(Texto fornecido):
^^^^^^^^^^^^^^^^

   A indústria levou o povo para a cidade. E na cidade o que havia era medo e confusão. No campo todos sabiam de todos. Agora não mais. No campo se trabalhava e se via o resultado. Voce plantava e colhia, criava e comia. Fazia e vendia. Na cidade voce passa anos fazendo uma asa de xícara. Sempre a mesma. E na vida do campo voce via a vida, começo meio e fim. Na cidade não mais. O que voce vê são paredes. Sózinho, sem tempo para nada a não ser trabalho, solitário como jamais antes, sem parentes próximos ( no campo uma familia se compõe de tios, primos, avós ), o que voce faz? Cria sua ilha imaginária de auto-suficiência. Voce lê a vida que não pode ter. Ou melhor, lê aquilo que te dá sentido. Lê sobre voce.
   Mas vem daí um problema. Quem tem mais tempo livre? As mulheres. Romances desde o princípio são coisas comerciais, populares, com público alvo, e esse público é a mulher. Os romancistas que se destacam sabem falar à mulher. E mulheres gostam de sentimentos sutis, vida interior, a casa e o quarto.

^^^^^^^^^^^^^^^^

(Material fornecido):
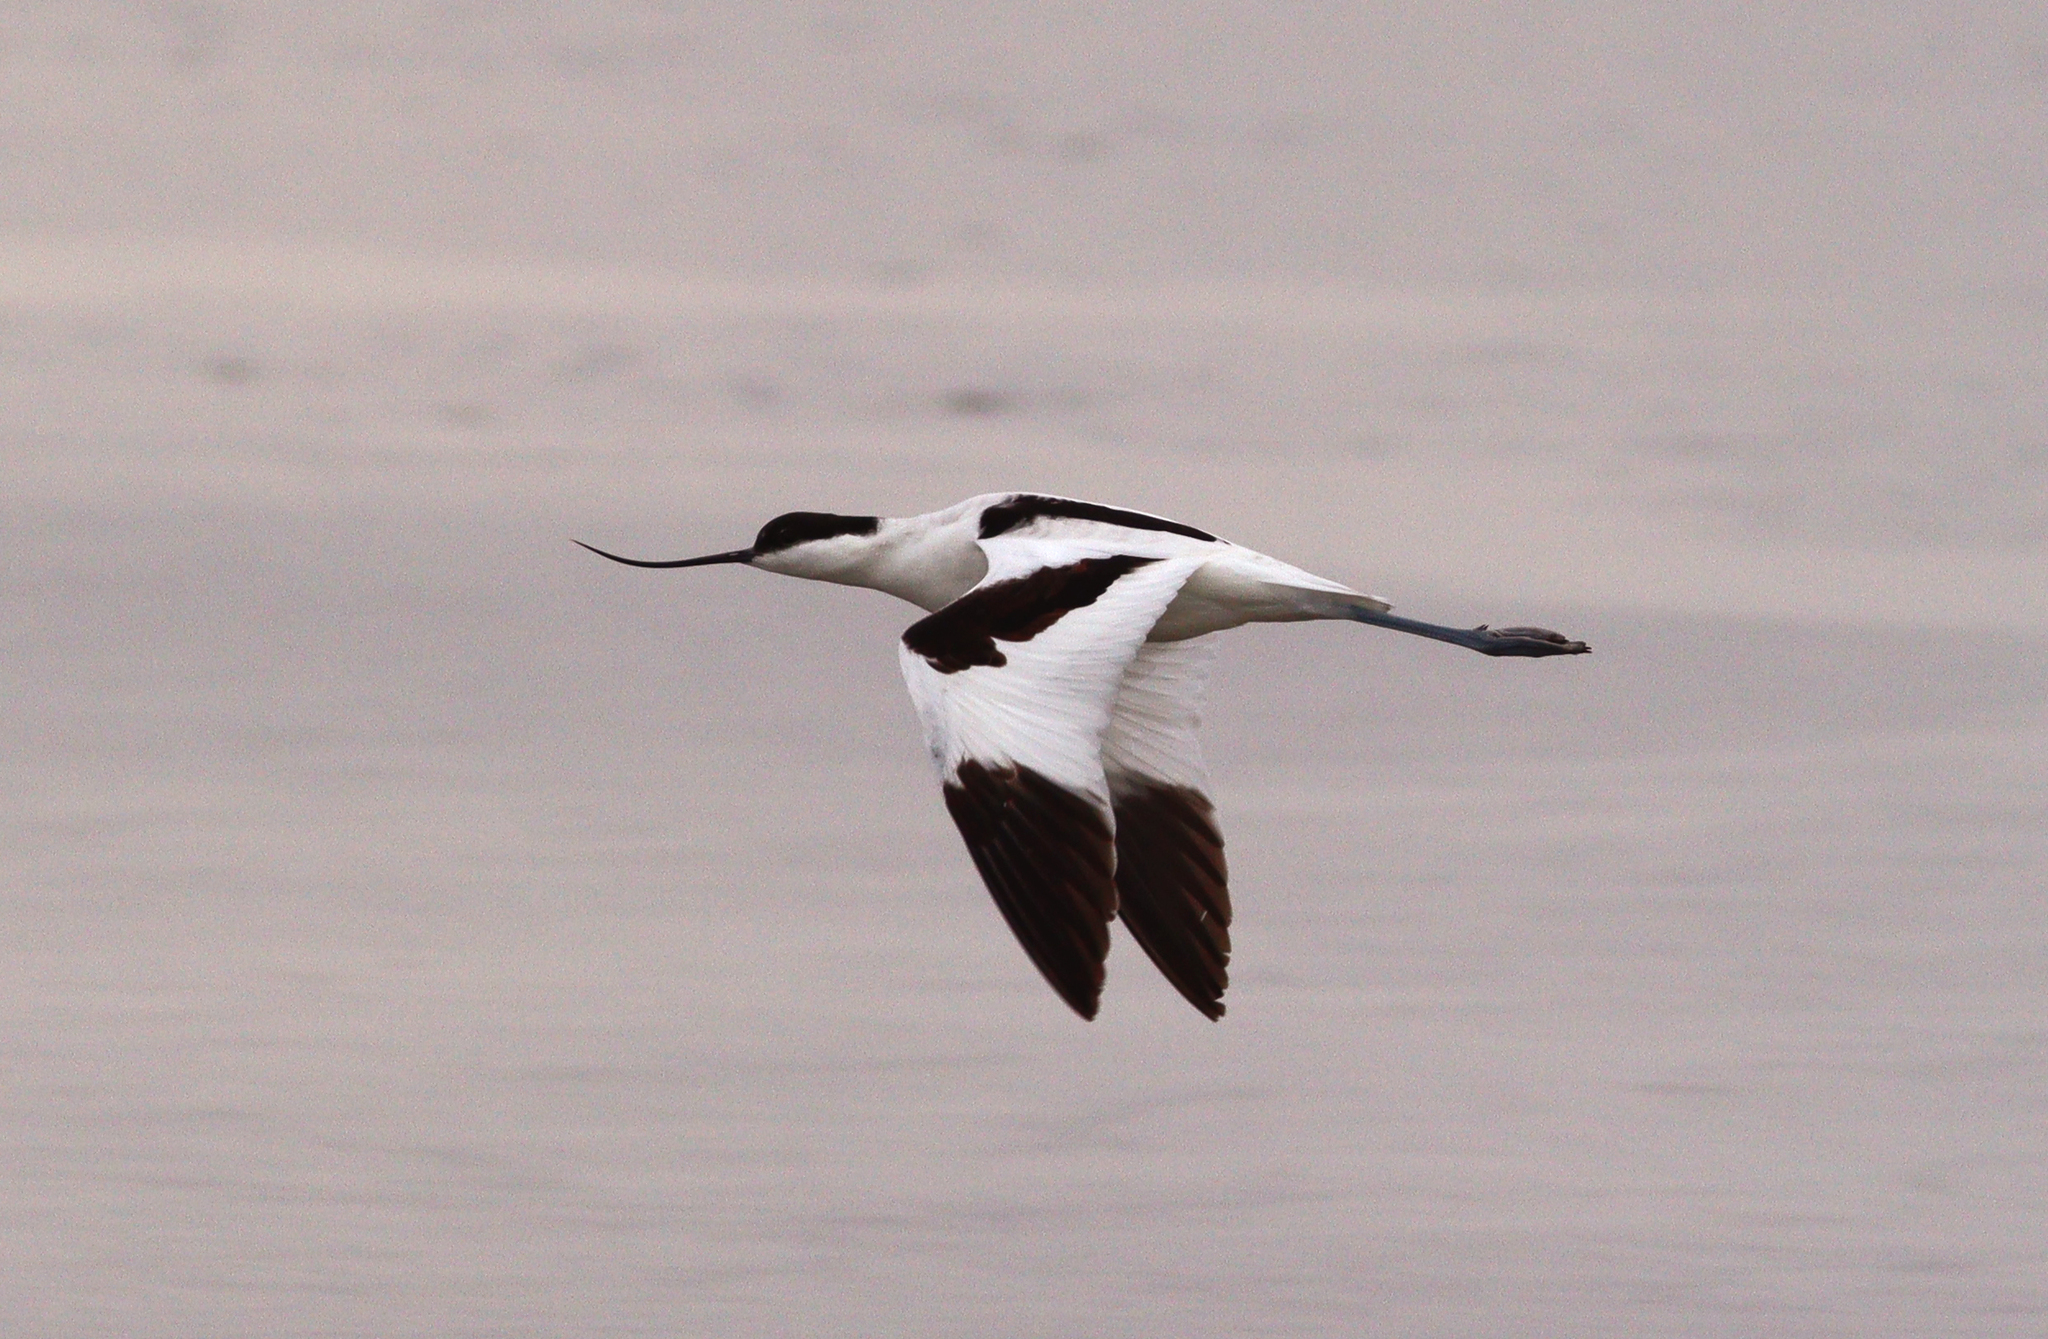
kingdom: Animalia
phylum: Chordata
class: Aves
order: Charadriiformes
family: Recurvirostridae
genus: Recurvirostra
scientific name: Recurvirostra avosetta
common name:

^^^^^^^^^^^^^^^^

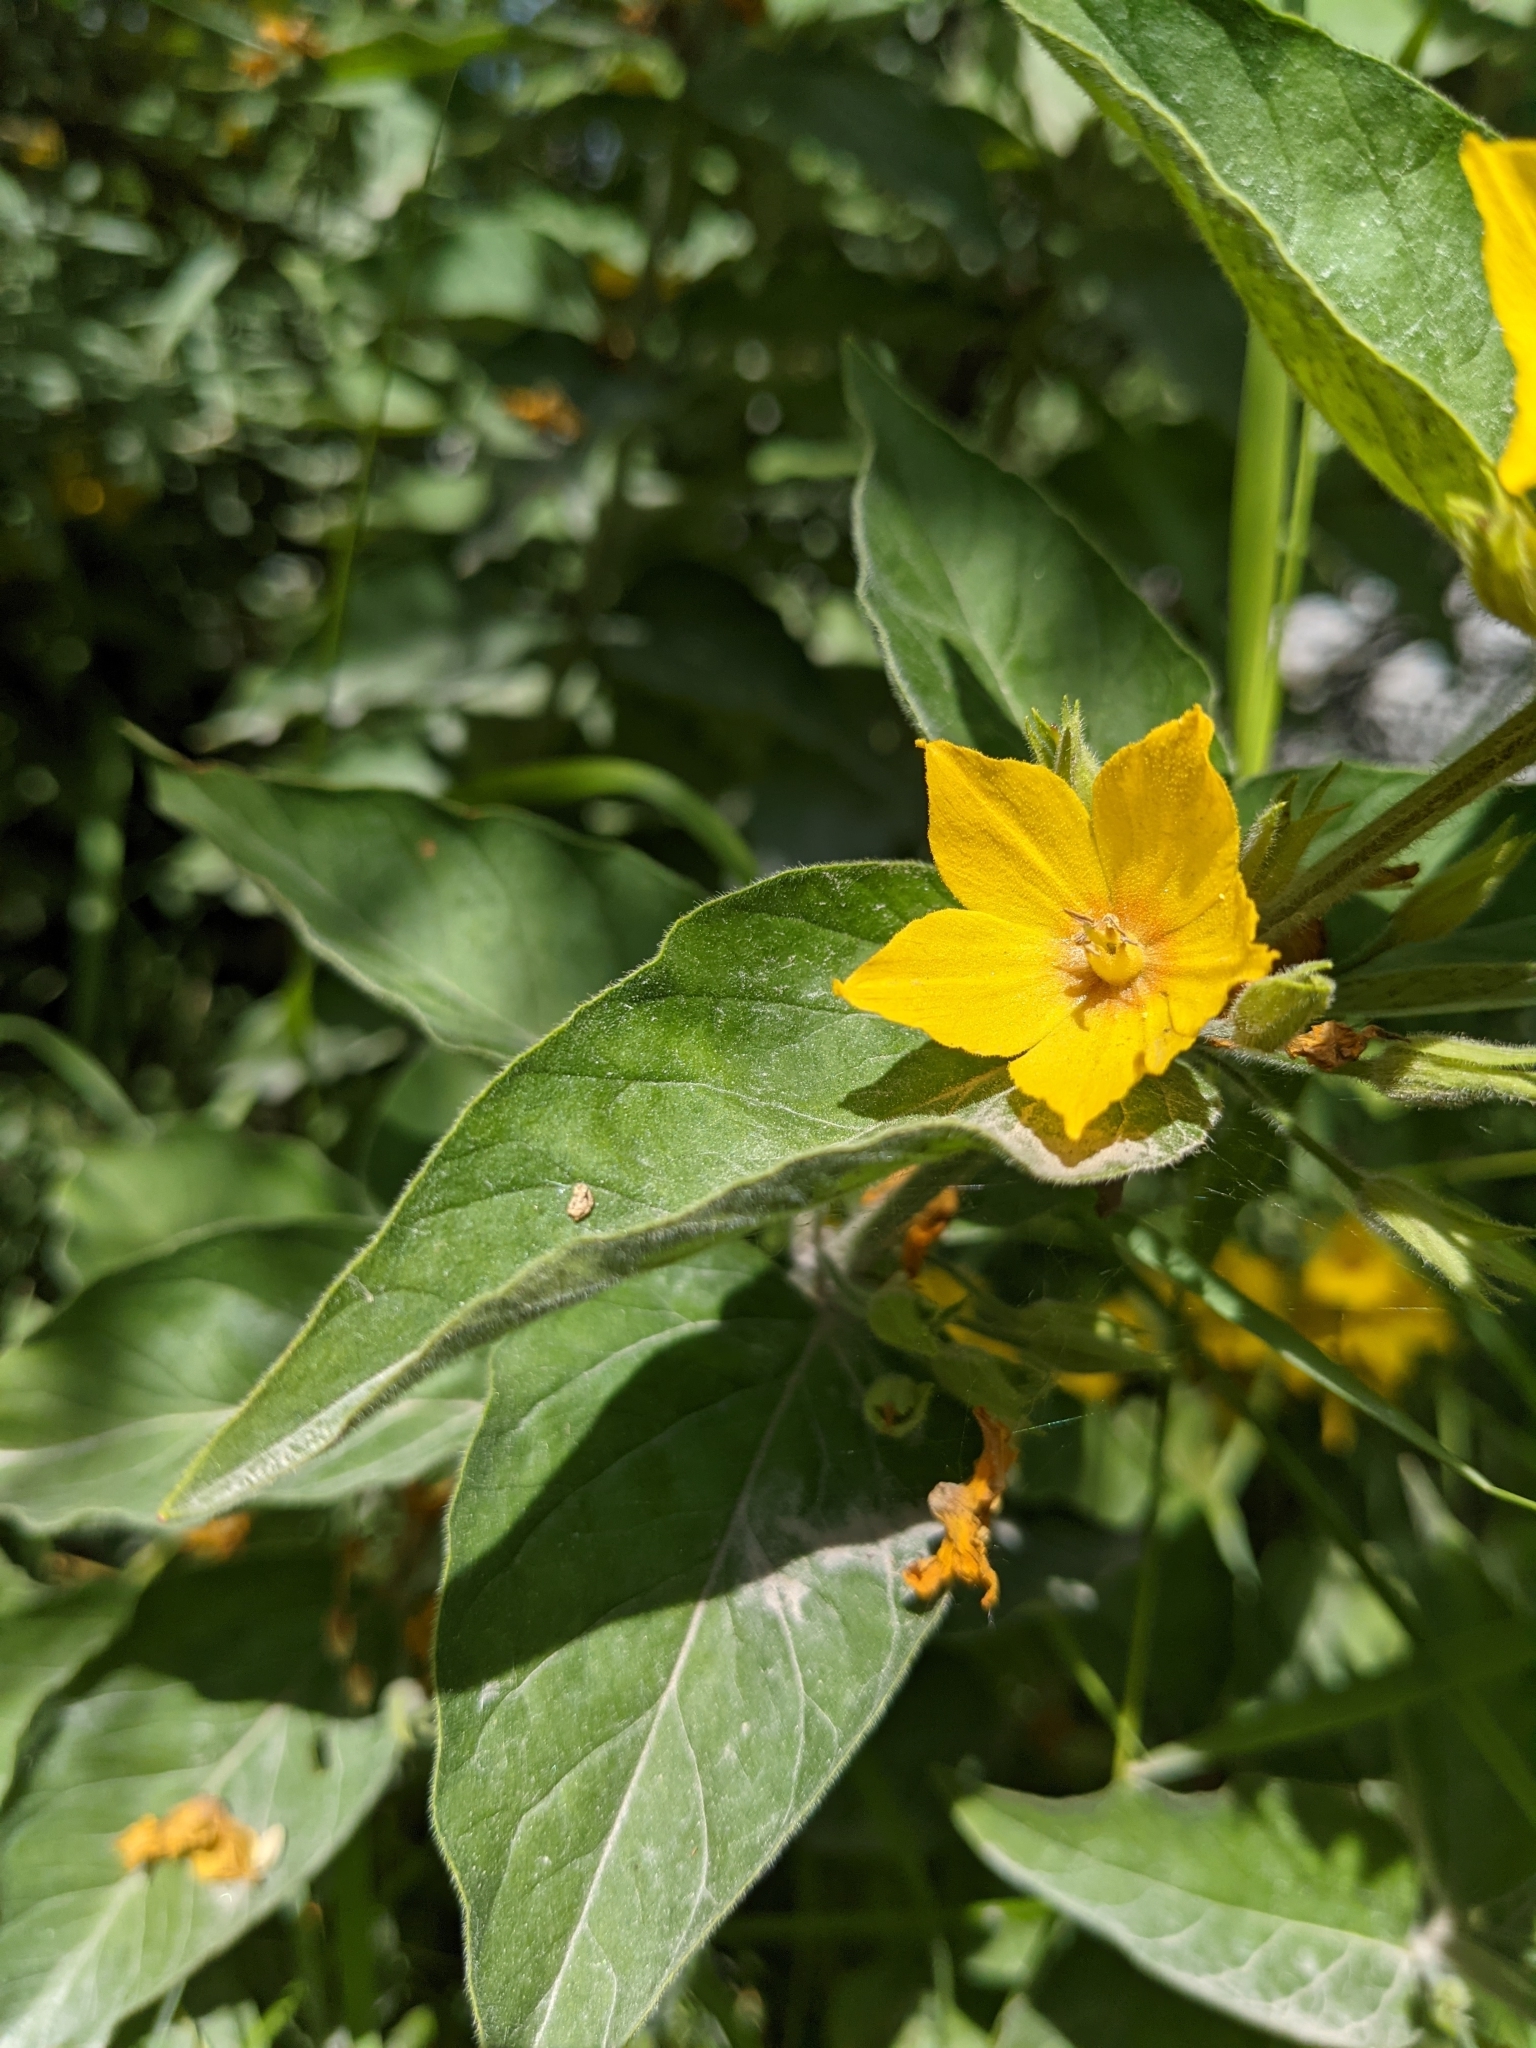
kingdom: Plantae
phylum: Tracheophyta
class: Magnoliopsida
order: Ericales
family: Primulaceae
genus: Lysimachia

^^^^^^^^^^^^^^^^

(O que produzir):
Por favor, repita o texto fornecido por inteiro, sem mudar nada. O material não tem nenhum papel nesta atividade.

(Resultado do exercício):
   A indústria levou o povo para a cidade. E na cidade o que havia era medo e confusão. No campo todos sabiam de todos. Agora não mais. No campo se trabalhava e se via o resultado. Voce plantava e colhia, criava e comia. Fazia e vendia. Na cidade voce passa anos fazendo uma asa de xícara. Sempre a mesma. E na vida do campo voce via a vida, começo meio e fim. Na cidade não mais. O que voce vê são paredes. Sózinho, sem tempo para nada a não ser trabalho, solitário como jamais antes, sem parentes próximos ( no campo uma familia se compõe de tios, primos, avós ), o que voce faz? Cria sua ilha imaginária de auto-suficiência. Voce lê a vida que não pode ter. Ou melhor, lê aquilo que te dá sentido. Lê sobre voce.
   Mas vem daí um problema. Quem tem mais tempo livre? As mulheres. Romances desde o princípio são coisas comerciais, populares, com público alvo, e esse público é a mulher. Os romancistas que se destacam sabem falar à mulher. E mulheres gostam de sentimentos sutis, vida interior, a casa e o quarto.